Le Port, épicentre international d’un art martial français
Sous les tropiques, à des milliers de kilomètres du Vieux Continent, un club réunionnais s’est hissé au sommet d’une discipline encore méconnue pour beaucoup : la Canne de Combat. Il ne s’agit ni d’un sport d'auto-défense classique ni d’un simple art traditionnel. C’est un héritage martial français qui mêle rigueur, esthétisme et stratégie, à cheval entre la voltige de l’escrime et la puissance du combat rapproché. Et c’est précisément dans cette élégance armée que les talents du club Port Canne de Combat se sont fait remarquer sur la scène mondiale.
Lors de la récente compétition internationale en ligne Savate Plus 2025, organisée par la Fédération Internationale de Savate, deux duos venus du Port ont brillé parmi les meilleurs. Nolan Macarty et Bilkis Calichiama ont décroché la première place, tandis que Ronny Mercier et Mathieu Leblé ont fièrement conquis la troisième. Ces noms résonnent désormais bien au-delà de notre île. On les murmurera peut-être demain dans les cercles fermés d’experts en arts martiaux, comme on cite aujourd’hui Nadal sur un court ou Mbappé sur un terrain.
Mais plus qu’un simple palmarès, ces résultats révèlent la montée en puissance du sport réunionnais, qui, grâce à la passion et au travail minutieux de ses pratiquants, s’accorde une reconnaissance mondiale.
Derrière les médailles, des heures d'entraînement et une passion invisible
Ce que les podiums numériques ne montrent pas, ce sont les heures silencieuses passées à s’entraîner alors que le reste du monde dort encore. La Canne de Combat, contrairement à ce que son nom pourrait laisser entendre, n’est pas une promenade de santé. C’est une discipline qui demande une maîtrise sans faille du corps et de l’esprit, une symbiose presque chorégraphique entre le geste et l’intention.
Imaginez une danse sophistiquée. Une canne – légère, en bois, mais redoutable – vibre à grande vitesse dans l’air, accompagnée d’un pas glissé, d’un saut tournoyant ou d’un déplacement tactique. À chaque coup porté correspondent des règles précises, codifiées, comme dans une partition musicale. Si le geste est trop brutal, hors tempo, il perd sa valeur. Si l’attaque est prévisible, elle trouvera la parade. Les Réunionnais ont appris à jouer cette musique avec brio.
Ce sont aussi leurs conditions d’entraînement qui forcent l’admiration. Entre humidité, chaleur, et un terrain souvent improvisé, les moyens des clubs locaux n’ont rien à voir avec ceux dont disposent leurs homologues métropolitains. Mais c’est dans l’adversité que naissent les plus élégants guerriers. Il faut imaginer ces jeunes gens, souvent bénévoles, jonglant entre études et travail, revenant à la salle pour perfectionner une feinte ou un saut difficilement acquis. Ils ne rêvaient pas simplement de médailles, ils rêvaient de maîtrise.

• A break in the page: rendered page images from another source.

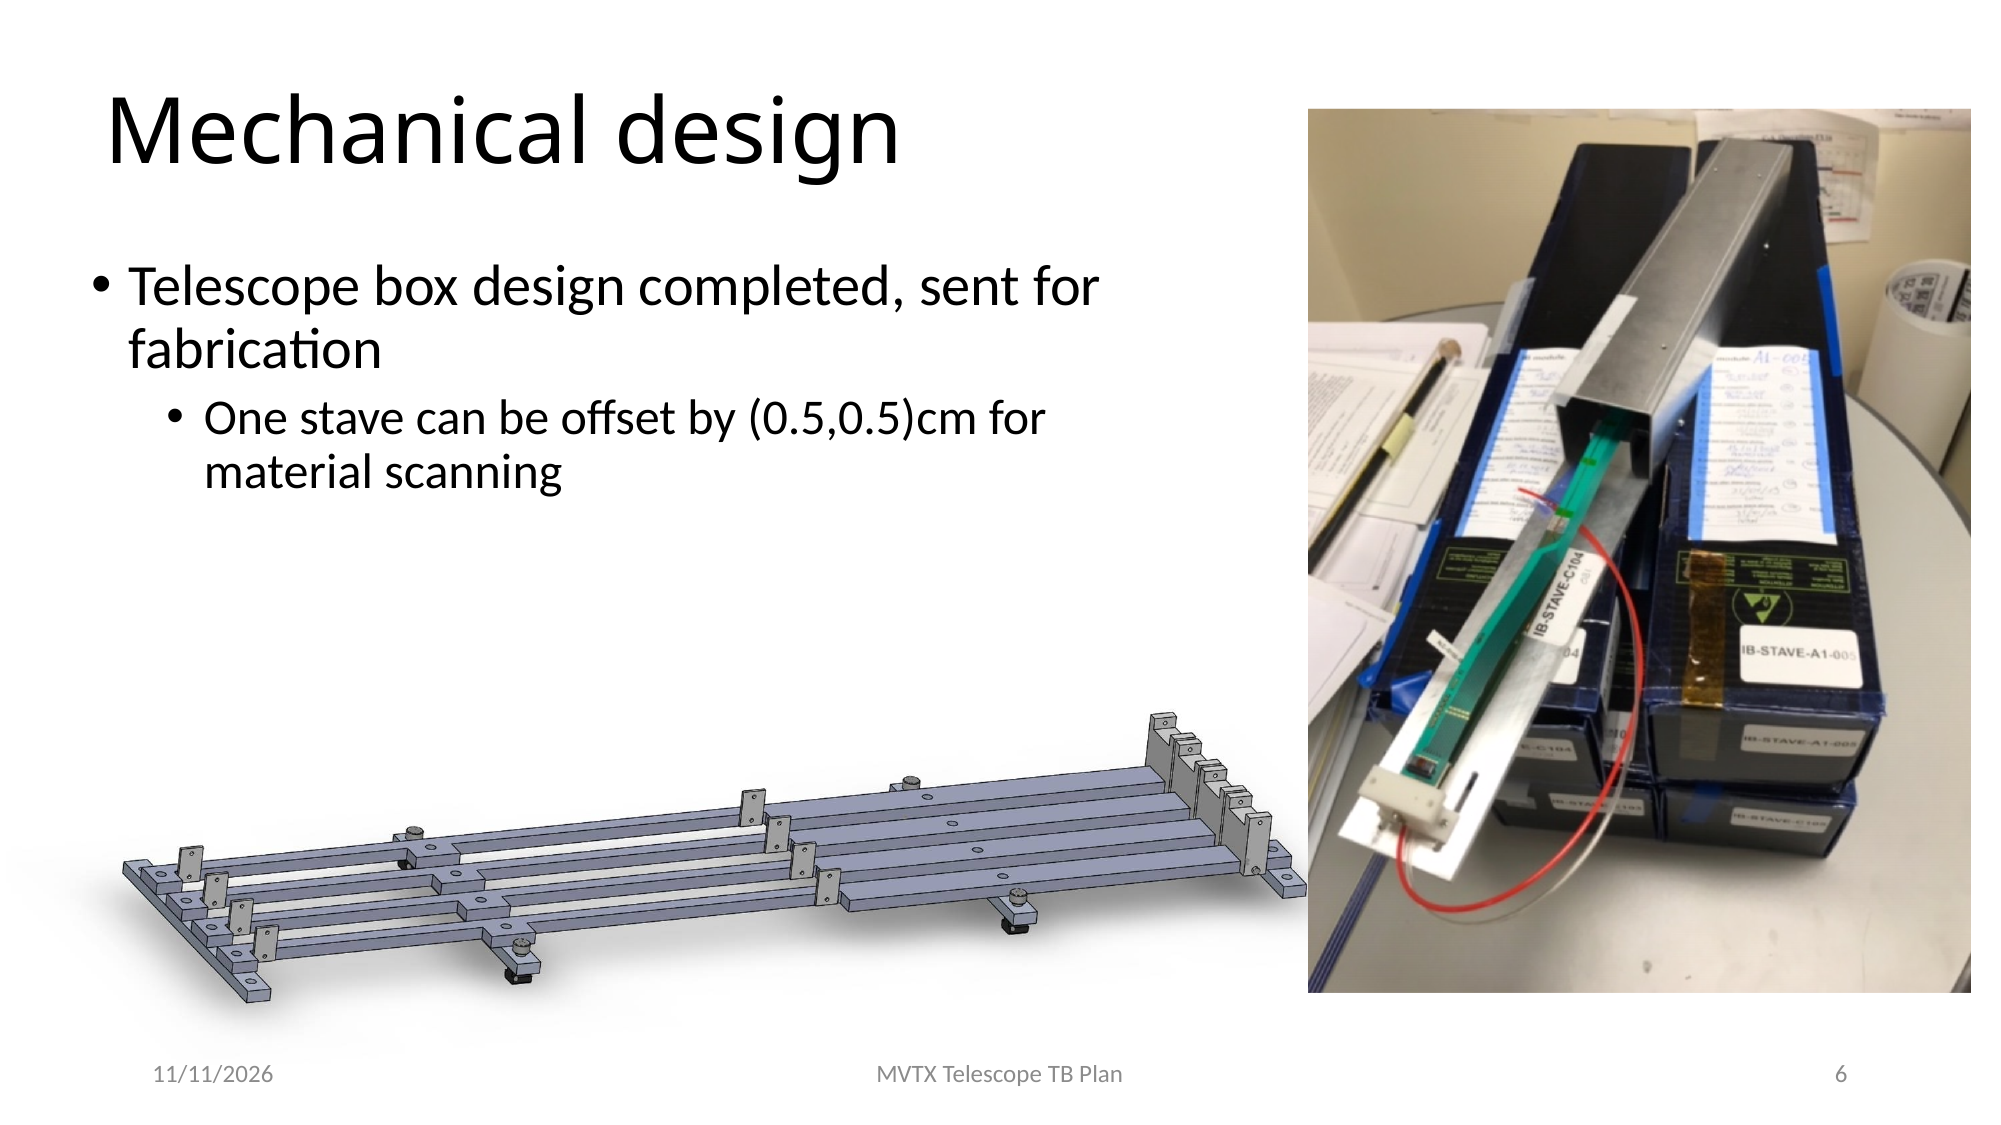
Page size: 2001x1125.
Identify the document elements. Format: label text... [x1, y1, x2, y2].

footer MVTX Telescope TB Plan [662, 1065, 1338, 1103]
list Telescope box design completed, sent for fabrication One stave can be offset by (0.5,0.5)cm for material scanning [76, 247, 1197, 580]
slide_number 6 [1412, 1042, 1863, 1103]
title Mechanical design [89, 25, 1210, 244]
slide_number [137, 1065, 588, 1103]
picture [6, 110, 2000, 1065]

Une victoire qui dépasse le sport : un message pour La Réunion
Ce que viennent de réaliser Nolan, Bilkis, Ronny et Mathieu va au-delà des tatamis et des trophées. Ils nous rappellent avec force qu’un sport considéré comme “en marge” peut porter haut les couleurs de notre île. Que le succès ne vient pas uniquement là où les regards sont déjà tournés, mais là où la passion illumine l’ombre.
Et si la Canne de Combat pouvait symboliser quelque chose de plus grand ? Un message que chaque jeune réunionnais, parfois découragé par l’éloignement ou un manque de perspectives, pourrait entendre. Une forme de résistance poétique. Une manière de dire : "même loin du centre, on peut rayonner et se faire entendre."

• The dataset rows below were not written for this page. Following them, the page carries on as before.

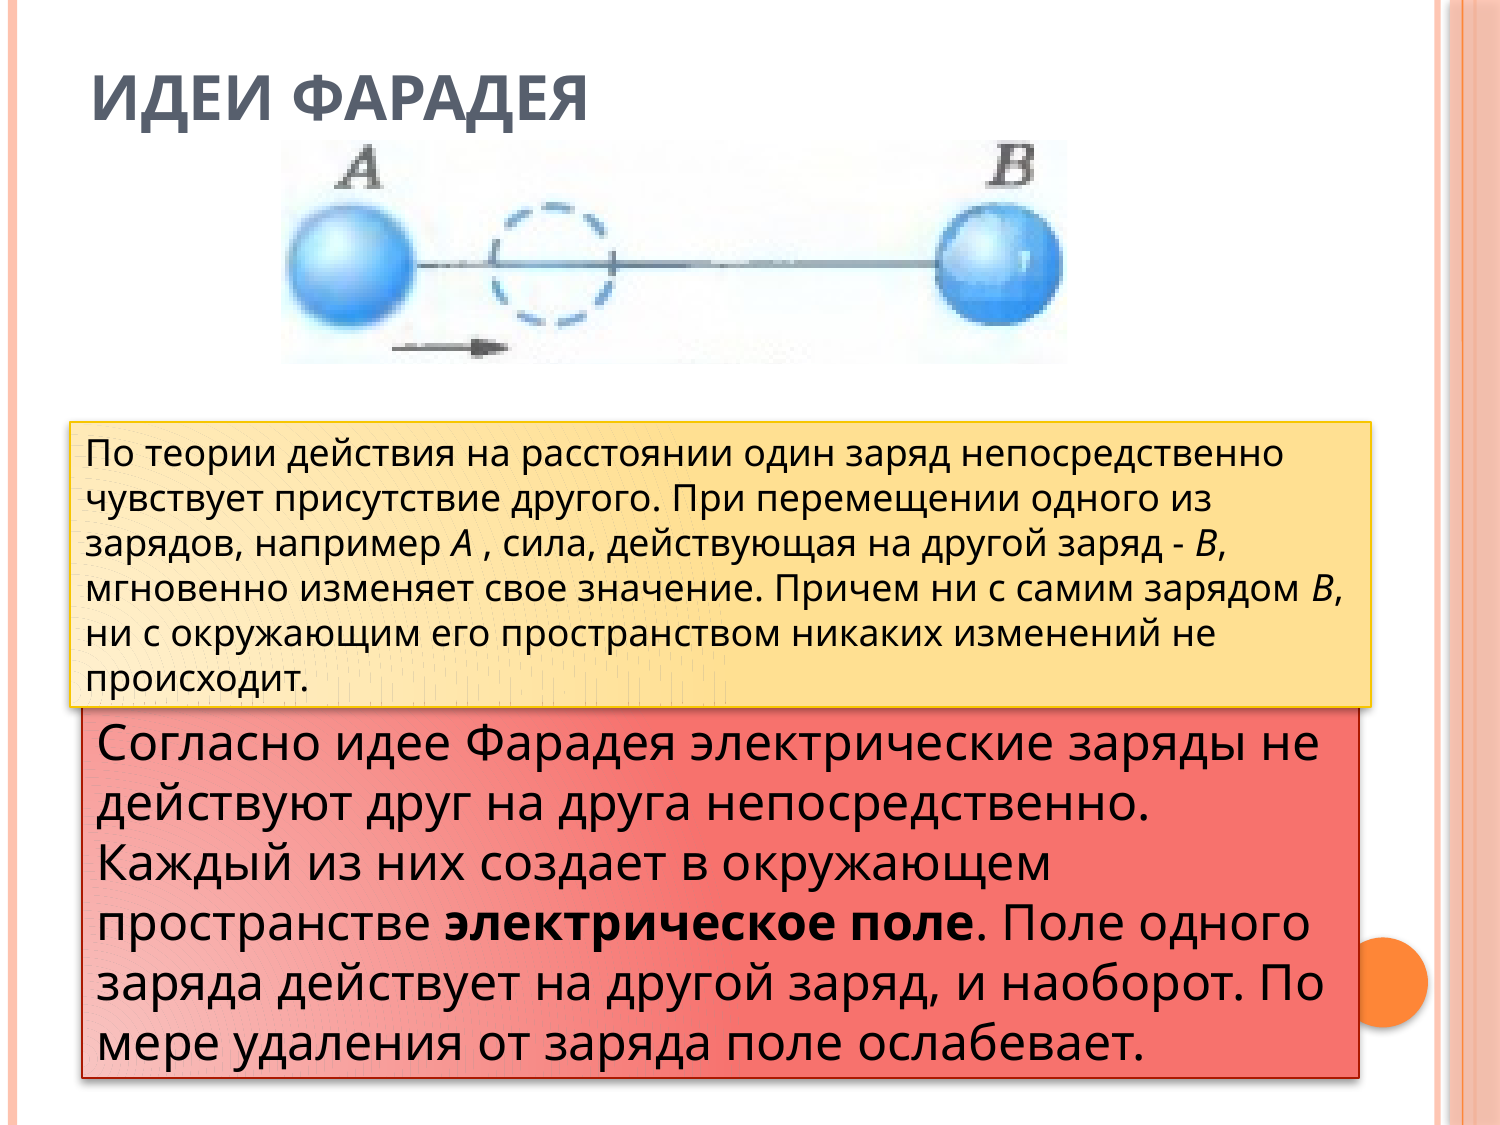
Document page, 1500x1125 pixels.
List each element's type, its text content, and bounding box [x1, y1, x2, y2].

title Идеи Фарадея [75, 45, 1300, 141]
text_box По теории действия на расстоянии один заряд непосредственно чувствует присутствие другого. При перемещении одного из зарядов, например A , сила, действующая на другой заряд - B, мгновенно изменяет свое значение. Причем ни с самим зарядом B, ни с окружающим его пространством никаких изменений не происходит. [69, 421, 1372, 708]
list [280, 140, 1068, 364]
text_box Согласно идее Фарадея электрические заряды не действуют друг на друга непосредственно. Каждый из них создает в окружающем пространстве электрическое поле. Поле одного заряда действует на другой заряд, и наоборот. По мере удаления от заряда поле ослабевает. [81, 717, 1360, 1079]
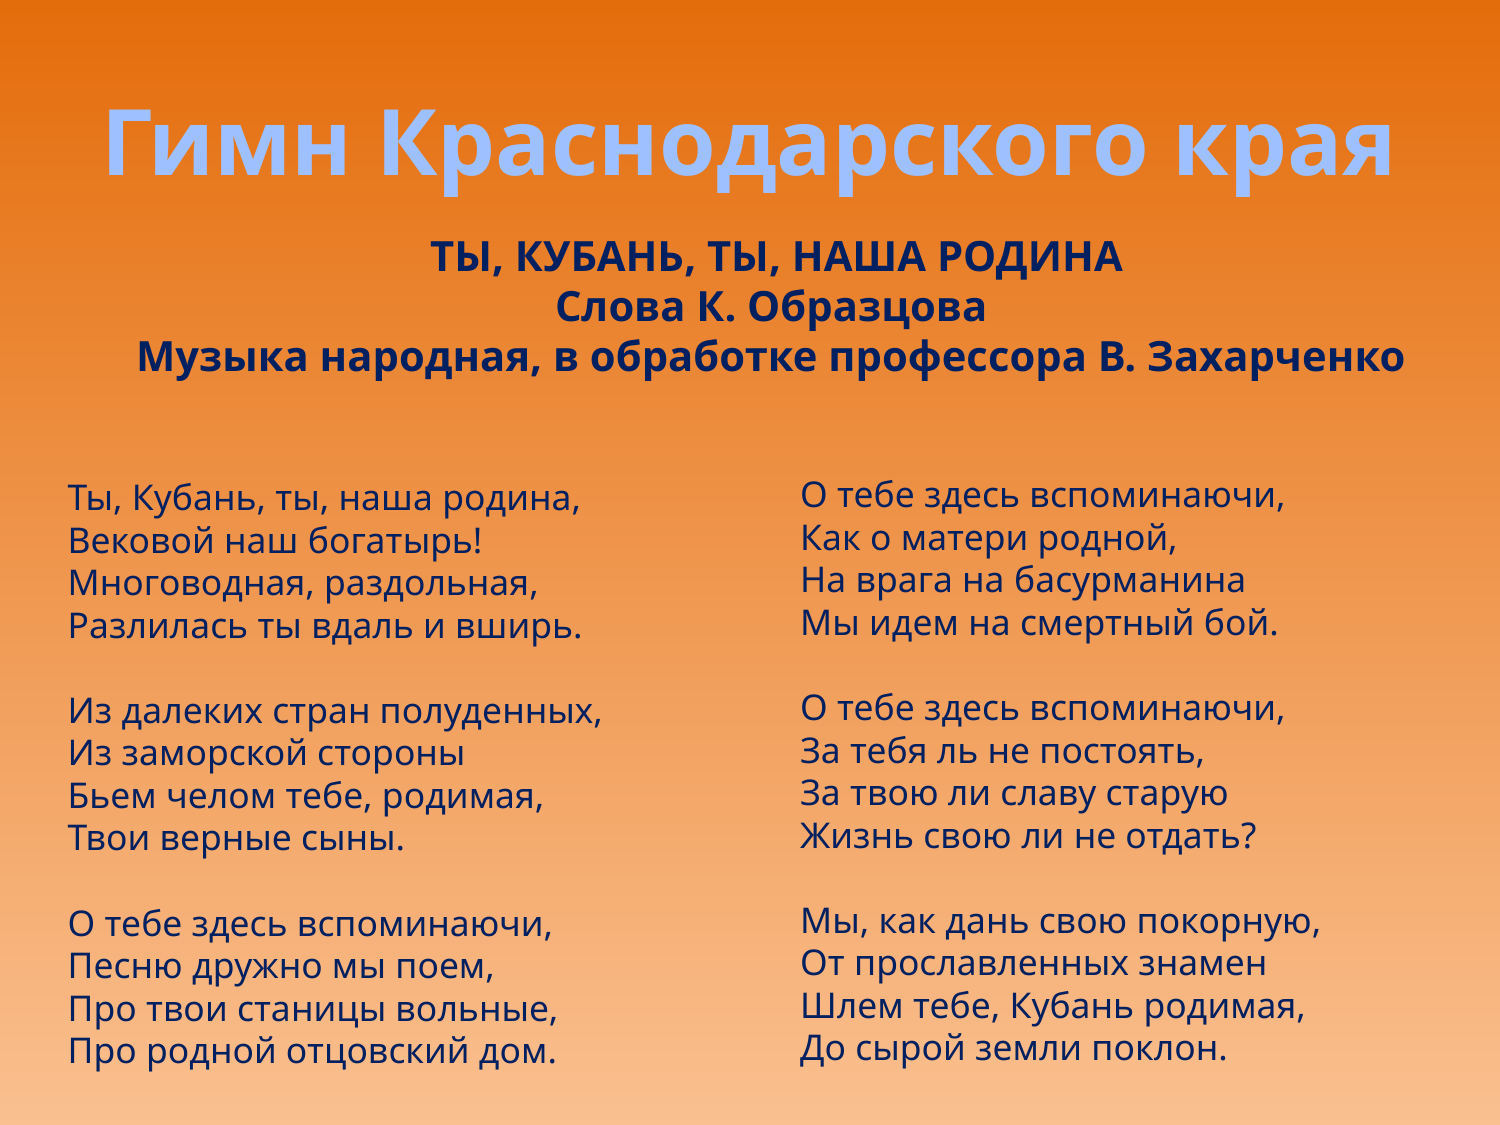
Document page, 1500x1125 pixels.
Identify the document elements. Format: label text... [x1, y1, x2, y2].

Le Port, souvent décrit à tort comme territoire de tensions, prouve aujourd’hui qu’il est aussi un vivier de créativité, de rigueur et d’excellence. Peut-on rêver mieux que ces athlètes maniant la canne, non comme un outil de confrontation, mais comme une prolongation de soi, un art de vivre et un pont entre culture créole et héritage français ?
Alors oui, il est temps que La Réunion regarde davantage vers ses propres héros. Non pas ceux qui se contentent de gagner, mais ceux qui transforment un simple sport en projet de vie. Ceux qui, dans la sueur des salles modestes, façonnent une fierté discrète mais puissante.
Ces médailles sont les reflets d’un combat silencieux, persévérant, tenace. Elles ne récompensent pas seulement les plus rapides ou les plus habiles. Elles célèbrent l’audace, la constance, et l’art de croire en soi quand personne ne regarde. Le club Port Canne de Combat ne vient pas de monter sur un podium : il vient de montrer à toute La Réunion ce que peut la lumière d’un engagement profond.